In my view, one of the most impactful things you can do when making career choices is to seek advice from relevant experienced people, this is why:

  • They will have had to make similar decisions and can help explain why they made the moves they did, allowing you to make more informed choices
  • You’re getting new perspectives. They may have seen something that you or others close to you haven’t
  • If they’re in the industry you want to go into they’re likely to have inside knowledge you can’t find out easily from research
  • Seeking advice can often lead to opportunities you don’t expect (for example, you might meet someone who happens to be looking for help, so you may be able to get work experience)

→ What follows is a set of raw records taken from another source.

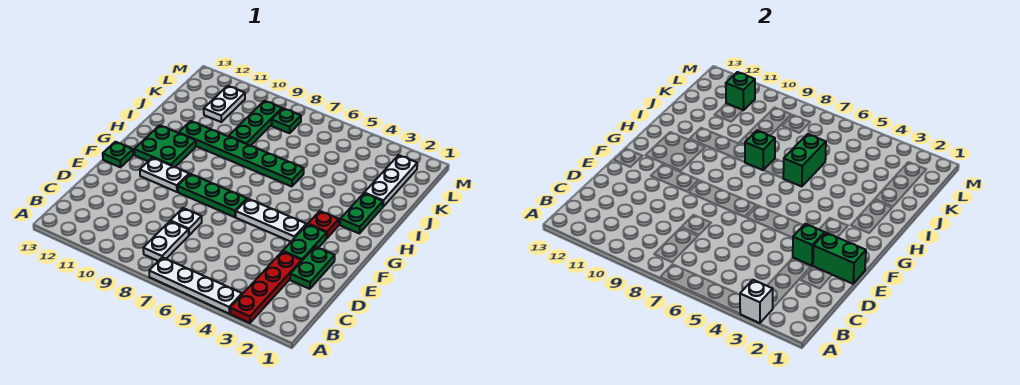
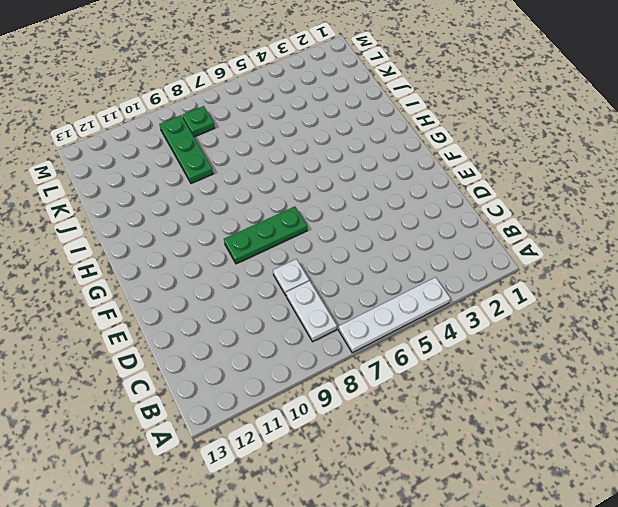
none -> red 1x4 plate [230,251,302,323]
none -> green 1x2 plate [290,247,335,289]
none -> green 1x2 plate [283,224,327,260]

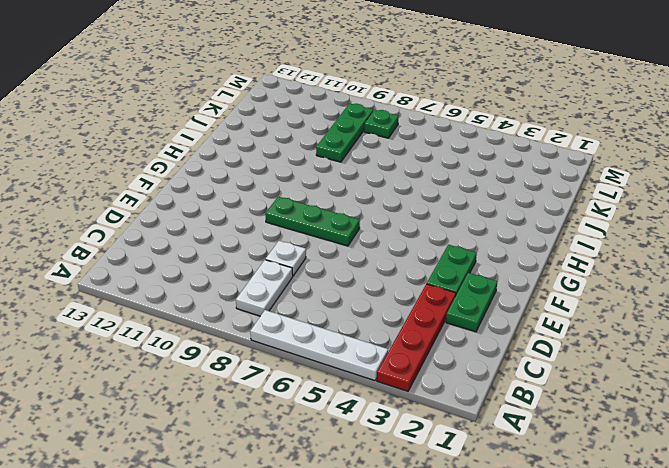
none -> white 1x3 plate [236,199,306,242]
none -> white 1x2 plate [140,158,189,192]
none -> green 1x1 plate [103,142,133,167]

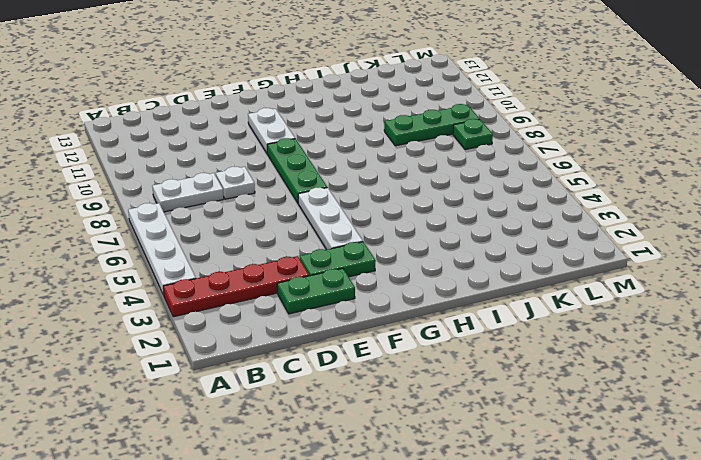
none -> green 1x1 plate [103,142,133,167]
none -> red 1x1 plate [308,211,339,238]
none -> green 2x2 plate [134,125,196,167]

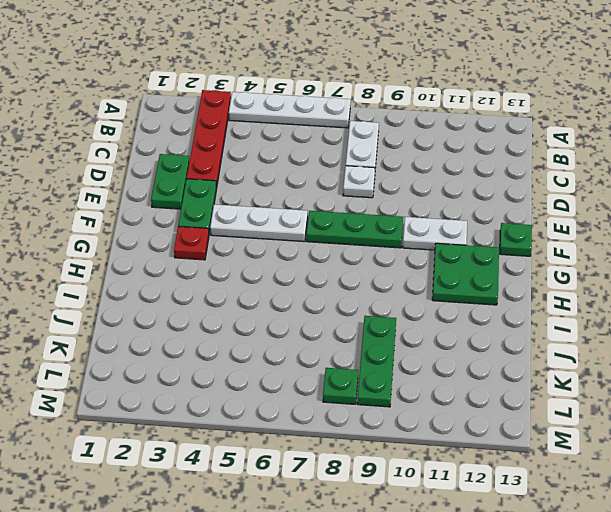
none -> green 1x2 plate [340,193,383,233]
none -> green 1x6 plate [179,121,304,187]
none -> white 1x3 plate [365,155,417,207]

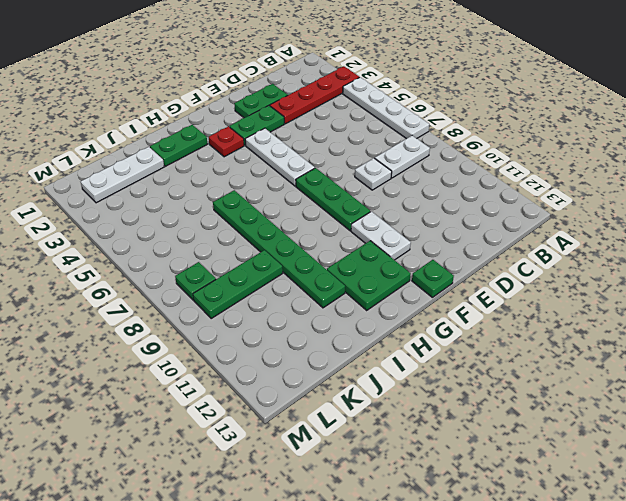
none -> white 1x2 plate [204,86,245,122]
none -> white 1x1 brick [740,280,773,323]
none -> green 1x2 brick [813,232,866,284]

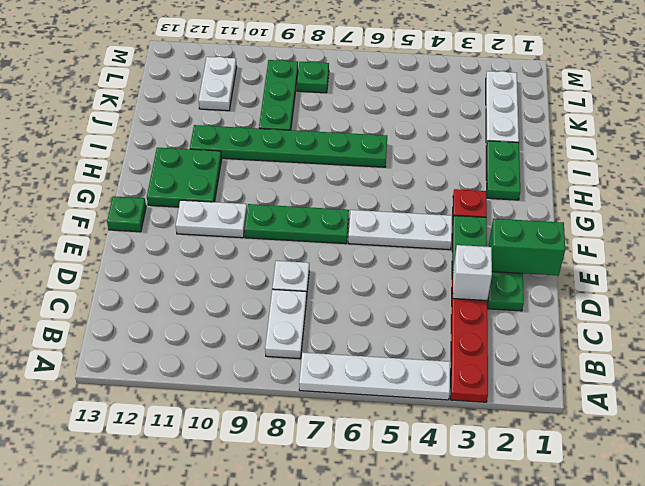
white 1x1 brick [453,245,492,300] -> white 1x1 brick moved to [740,280,773,323]
none -> green 1x1 brick [793,224,825,266]
none -> green 1x2 brick [783,134,826,187]
none -> green 1x1 brick [745,131,775,170]

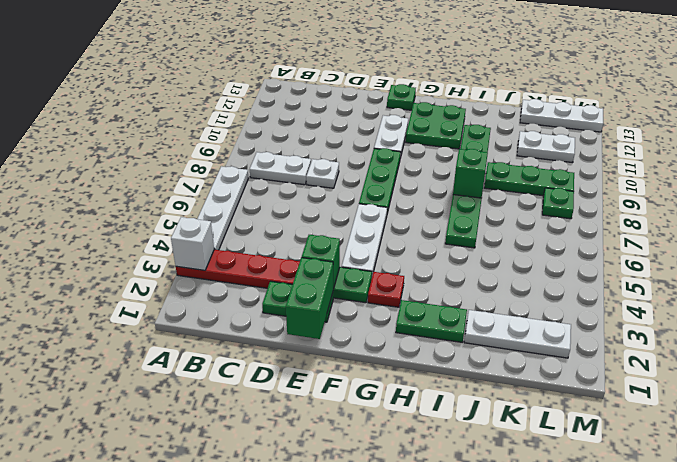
white 1x3 plate [520,99,603,132] -> none
none -> green 1x2 brick [783,134,826,187]
none -> green 1x1 brick [726,72,755,110]

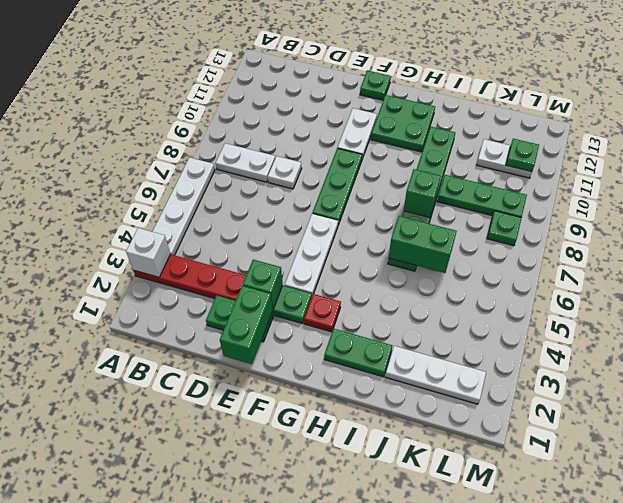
green 1x1 plate [506,139,539,171] -> green 1x1 brick [726,72,755,110]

Some people I speak to worry about networking with more senior people, either out of fear of being rejected or because they think they are punching above their weight. I rationalise making the choice to approach people for advice by asking myself ‘what’s the downside?’. Trying to get new perspectives by meeting people has very little downside. The worst thing that can happen is the people you ask tell you they’re too busy to help. When you do have meetings, even if it doesn’t result in you making a big change to your thinking, you’ve probably still had an interesting chat and have grown your network.

It’s quite common for people to brush off the value of having these conversations and use the excuse that they don’t know anyone or don’t have a good network. I want to give some practical advice for how you can start making these conversations happen even if you don’t have a network.

How to find great people to talk to

The right person to speak to very much depends on what you want to learn about. If you’re a law student and think you want to be a partner at a law firm, your starting point is likely to be recent graduates who have secured roles at law firms that interest you. If you’ve been working for a big corporate in marketing for 5 years and want to move to a small ad agency, you could be trying to speak to people who have made similar moves.

I would always start by thinking through my own network. Do I know anyone who has made a similar decision? This doesn’t have to be direct connections, e.g. you may know a friend’s sister who has relevant experience. If there’s no one in your immediate network, I would recommend using LinkedIn to find interesting people. Start with relevant company pages and check the employees that work there. Is there anyone you have something in common with (e.g. is there anyone that went to the same university as you? Perhaps there’s someone with the same previous employer?)

It’s always worth trying to find a few relevant people and not just one, to increase your chances of getting a response (it’s a numbers game!). Don’t be disheartened if you don’t get a response from everyone. When you’ve had one meeting, you can also ask the people you meet to introduce you to others they know who might be able to help.

How to start the conversation

To give yourself the best chance of success, the initial contact should be as strong as possible. If you have a friend or connection in common, it can help to get an introduction. If you can’t get an introduction, getting the first message right is really important.

It helps not to go in asking for a huge commitment (e.g. ‘I’m looking for a mentor’), as that can put a lot of pressure on the person. Giving someone a chance to respond over email/message shows understanding that you know they’re busy (and you should still get their insights).

Here’s an example of a message that would get me excited to respond (vs. someone that just reached out and said: ‘Hey, can we go for coffee so I can get your advice?’). These kind of messages work particularly well if you make it clear why you’re reaching out specifically to that person (vs. the other similar 50 people on LinkedIn).

Hi Theo, I’ve checked out your website, your new business looks really exciting!

I’m currently in my final year and thinking about what next steps I can take to put me in the best position to start a business in 5 years.

I’m considering going into finance as my first job out of university and would love to get your advice. I’m particularly keen to hear about how your learnings there compared to those you picked up working for a startup.

Would it be possible to meet for a coffee to hear more about your experiences (happy to continue chatting via message if that’s more convenient)? I’d also be happy to give my perspective on what you’re working on and help in any other way I can

Hopefully starting off with this kind of message gets you into a conversation. When you meet, make sure you have a clear idea of what you want to ask and what you hope to learn. There’s no need to prepare a full agenda, as it’s good to see where the conversation goes, but it’s worth preparing a few smart questions.

How to maintain a good relationship with your network

After you’ve met the person, I always like to send a thank you email the same day. If you had a good discussion, it’s valuable to keep the relationship warm going forward. You never know when you might want to go back for advice. I’ve let professional relationships go cold to the point where it feels a little awkward to reach out and ask for advice.

The best way to keep this up is to send your most valuable connections regular updates. This could be as simple as sending someone a brief email once every 6–12 months checking in with how they’re doing and giving them a quick update, for example:

Hi Theo, hope you’re well!

Thanks again for meeting me back in June and for all your advice. How’s your new business going?

I just received an internship offer from [company] for this summer, which I’ve decided to take. I’m hoping this will help me decide if it’s the right move for me after university, but it will be good experience nevertheless!

I’ll let you know how it goes and might want to get your advice on what to do next once I’ve finished.

Building up a network of people you can tap into for advice will pay dividends as you progress thinking about your career choices, the earlier you start the better!